# Given information
══════
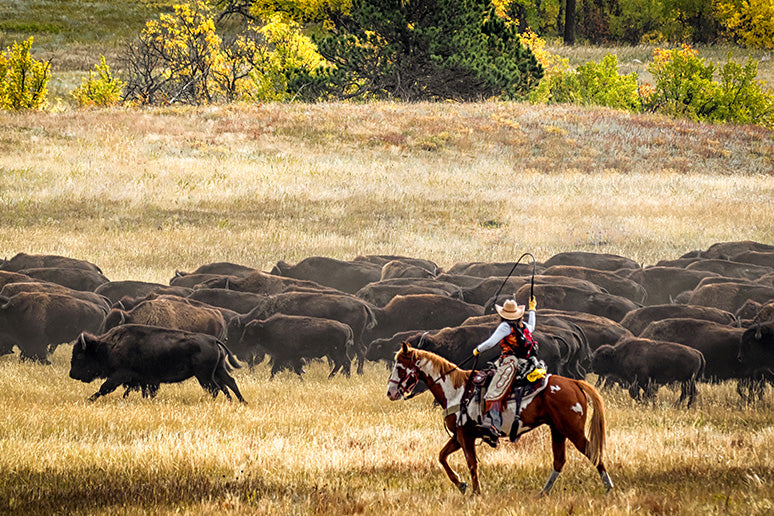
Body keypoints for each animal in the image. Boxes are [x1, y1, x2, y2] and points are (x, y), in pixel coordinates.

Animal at [70, 326, 246, 404]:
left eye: (80, 355)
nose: (71, 374)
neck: (109, 346)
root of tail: (212, 340)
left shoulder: (119, 375)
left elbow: (104, 388)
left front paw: (89, 399)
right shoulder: (146, 381)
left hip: (204, 375)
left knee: (215, 388)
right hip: (218, 371)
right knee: (230, 383)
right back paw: (241, 402)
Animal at [226, 310, 356, 378]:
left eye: (250, 331)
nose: (242, 341)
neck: (267, 328)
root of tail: (345, 326)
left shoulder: (283, 356)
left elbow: (276, 369)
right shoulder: (290, 357)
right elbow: (293, 369)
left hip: (336, 351)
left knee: (344, 363)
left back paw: (337, 377)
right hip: (336, 352)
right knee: (343, 363)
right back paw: (337, 377)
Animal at [384, 342, 616, 496]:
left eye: (399, 367)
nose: (390, 392)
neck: (457, 390)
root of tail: (575, 383)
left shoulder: (465, 435)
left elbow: (471, 463)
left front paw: (476, 492)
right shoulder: (460, 436)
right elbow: (442, 457)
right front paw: (461, 485)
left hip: (572, 431)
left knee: (593, 453)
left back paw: (608, 488)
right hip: (558, 430)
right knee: (559, 461)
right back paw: (542, 493)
══════
# To do
Return, from the data, each line that has the word "shoulder" in it.

# Finished exercise
left shoulder: (119, 375)
right shoulder: (146, 381)
left shoulder: (283, 356)
right shoulder: (290, 357)
left shoulder: (465, 435)
right shoulder: (460, 436)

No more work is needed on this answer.